● PROMPT: Working from the listing below, pick each line containing the word "dụng" and copy it.

┌────────

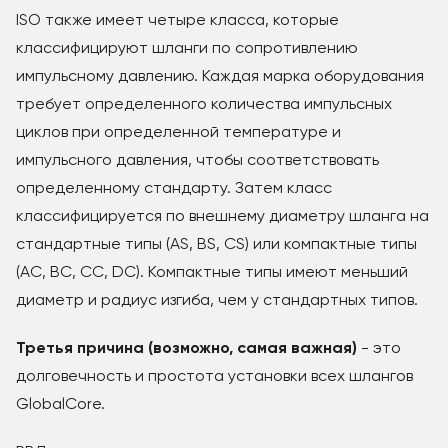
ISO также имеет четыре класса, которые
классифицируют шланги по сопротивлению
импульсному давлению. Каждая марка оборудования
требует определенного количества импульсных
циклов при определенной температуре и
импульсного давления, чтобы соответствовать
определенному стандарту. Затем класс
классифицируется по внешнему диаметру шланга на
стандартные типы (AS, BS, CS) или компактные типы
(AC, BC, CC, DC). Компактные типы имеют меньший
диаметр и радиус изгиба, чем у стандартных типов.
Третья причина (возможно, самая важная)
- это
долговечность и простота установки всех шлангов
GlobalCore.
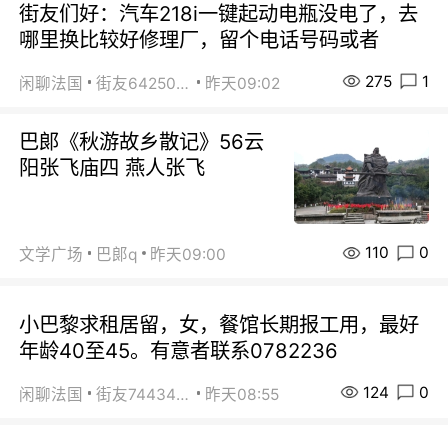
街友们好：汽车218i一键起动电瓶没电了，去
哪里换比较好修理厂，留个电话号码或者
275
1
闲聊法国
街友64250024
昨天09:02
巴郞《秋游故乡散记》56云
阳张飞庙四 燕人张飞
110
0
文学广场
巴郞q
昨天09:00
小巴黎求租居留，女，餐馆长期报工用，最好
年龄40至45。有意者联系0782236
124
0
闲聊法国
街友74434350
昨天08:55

└────────
┌────────

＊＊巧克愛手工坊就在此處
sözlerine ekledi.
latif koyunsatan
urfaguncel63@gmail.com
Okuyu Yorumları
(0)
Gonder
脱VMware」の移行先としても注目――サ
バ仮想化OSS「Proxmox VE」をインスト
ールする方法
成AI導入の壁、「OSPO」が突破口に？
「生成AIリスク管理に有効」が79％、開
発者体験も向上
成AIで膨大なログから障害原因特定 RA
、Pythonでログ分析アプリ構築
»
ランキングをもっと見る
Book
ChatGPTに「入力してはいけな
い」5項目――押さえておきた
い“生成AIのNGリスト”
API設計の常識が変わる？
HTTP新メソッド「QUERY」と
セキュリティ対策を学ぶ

└────────
┌────────

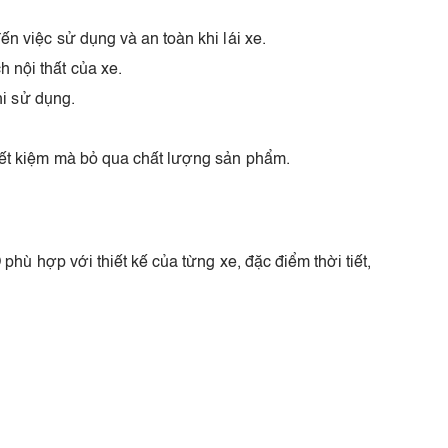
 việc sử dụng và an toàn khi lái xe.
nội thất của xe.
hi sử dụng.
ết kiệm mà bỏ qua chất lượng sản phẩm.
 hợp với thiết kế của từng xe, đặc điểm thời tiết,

└────────

● ANSWER BOX:
 việc sử dụng và an toàn khi lái xe.
hi sử dụng.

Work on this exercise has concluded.